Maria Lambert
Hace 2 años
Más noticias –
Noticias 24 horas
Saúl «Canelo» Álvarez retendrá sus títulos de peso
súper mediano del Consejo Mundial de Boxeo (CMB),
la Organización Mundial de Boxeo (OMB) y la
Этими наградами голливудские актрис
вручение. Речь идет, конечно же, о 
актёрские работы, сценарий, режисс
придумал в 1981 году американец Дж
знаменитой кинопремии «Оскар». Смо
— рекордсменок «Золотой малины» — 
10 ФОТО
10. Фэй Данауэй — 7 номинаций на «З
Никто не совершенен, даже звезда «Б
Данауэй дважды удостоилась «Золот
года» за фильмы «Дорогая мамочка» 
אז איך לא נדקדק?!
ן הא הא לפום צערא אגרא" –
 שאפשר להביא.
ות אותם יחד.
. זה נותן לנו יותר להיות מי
--
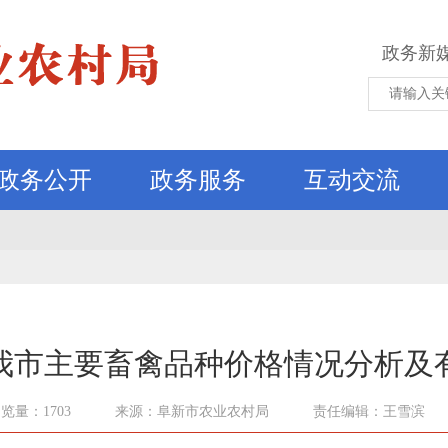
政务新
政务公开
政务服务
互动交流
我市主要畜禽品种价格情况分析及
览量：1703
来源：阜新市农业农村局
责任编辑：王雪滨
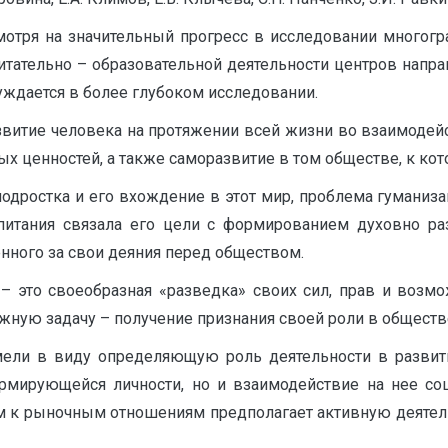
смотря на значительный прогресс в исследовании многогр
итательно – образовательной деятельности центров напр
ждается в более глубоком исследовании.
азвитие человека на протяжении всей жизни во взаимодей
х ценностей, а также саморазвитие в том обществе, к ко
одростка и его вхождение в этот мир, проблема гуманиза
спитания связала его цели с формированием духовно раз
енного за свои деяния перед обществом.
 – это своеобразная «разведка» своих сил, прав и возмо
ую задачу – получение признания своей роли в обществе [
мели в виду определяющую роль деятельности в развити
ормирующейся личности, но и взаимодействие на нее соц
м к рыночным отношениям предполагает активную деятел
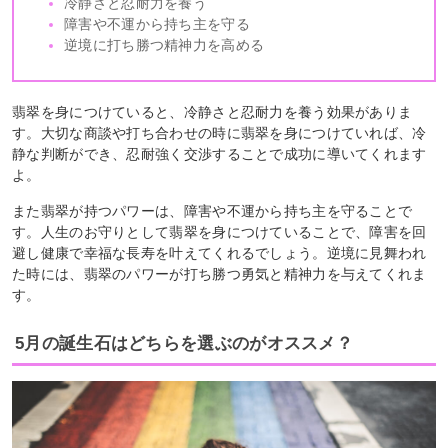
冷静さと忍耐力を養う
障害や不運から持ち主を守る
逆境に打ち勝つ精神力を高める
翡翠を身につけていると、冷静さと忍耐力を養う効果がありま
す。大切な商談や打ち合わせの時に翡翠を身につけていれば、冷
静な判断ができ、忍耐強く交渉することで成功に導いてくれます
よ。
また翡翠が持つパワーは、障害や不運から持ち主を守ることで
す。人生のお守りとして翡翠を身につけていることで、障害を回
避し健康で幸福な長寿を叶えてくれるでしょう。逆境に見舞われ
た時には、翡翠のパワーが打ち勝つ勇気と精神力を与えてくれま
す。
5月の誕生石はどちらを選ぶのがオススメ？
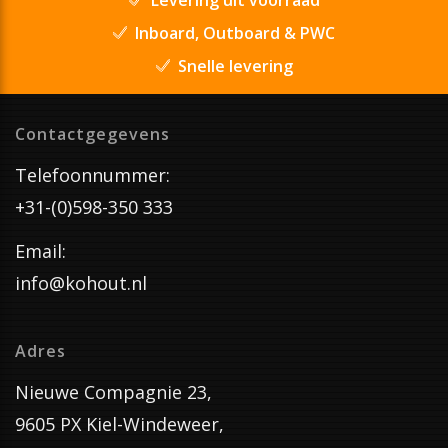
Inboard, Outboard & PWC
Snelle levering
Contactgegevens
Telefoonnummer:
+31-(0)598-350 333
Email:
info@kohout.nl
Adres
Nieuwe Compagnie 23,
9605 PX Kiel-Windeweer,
...
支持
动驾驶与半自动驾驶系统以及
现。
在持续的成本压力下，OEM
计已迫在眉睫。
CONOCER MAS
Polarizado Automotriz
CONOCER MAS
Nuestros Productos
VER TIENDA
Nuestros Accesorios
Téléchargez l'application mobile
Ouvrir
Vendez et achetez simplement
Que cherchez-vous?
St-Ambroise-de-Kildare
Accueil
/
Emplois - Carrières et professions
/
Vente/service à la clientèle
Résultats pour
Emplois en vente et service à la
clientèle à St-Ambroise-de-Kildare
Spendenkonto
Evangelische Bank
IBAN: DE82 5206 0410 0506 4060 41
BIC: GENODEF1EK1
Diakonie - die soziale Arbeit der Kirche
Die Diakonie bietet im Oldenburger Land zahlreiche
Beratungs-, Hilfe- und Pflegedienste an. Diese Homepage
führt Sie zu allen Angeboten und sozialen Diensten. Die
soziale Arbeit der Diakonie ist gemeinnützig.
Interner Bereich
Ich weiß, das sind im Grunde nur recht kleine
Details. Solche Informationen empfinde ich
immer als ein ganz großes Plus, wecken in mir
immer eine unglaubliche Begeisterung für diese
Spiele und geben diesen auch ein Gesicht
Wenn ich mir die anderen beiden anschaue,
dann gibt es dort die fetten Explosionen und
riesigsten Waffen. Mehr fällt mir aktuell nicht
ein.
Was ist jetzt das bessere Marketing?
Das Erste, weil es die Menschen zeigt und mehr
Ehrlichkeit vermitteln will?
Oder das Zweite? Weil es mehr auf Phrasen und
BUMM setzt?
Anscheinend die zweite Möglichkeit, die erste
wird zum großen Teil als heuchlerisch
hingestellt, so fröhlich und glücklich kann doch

Task directions: Arrange the part of the records that opens with the line containing "смотря на значительный" and closes with the line containing "одростка и его" as a JSON list of strings, one string per line, with both of those lines included and blank lines left out.

Exercise answer:
[
  "смотря на значительный прогресс в исследовании многогр",
  "итательно – образовательной деятельности центров напр",
  "ждается в более глубоком исследовании.",
  "азвитие человека на протяжении всей жизни во взаимодей",
  "х ценностей, а также саморазвитие в том обществе, к ко",
  "одростка и его вхождение в этот мир, проблема гуманиза"
]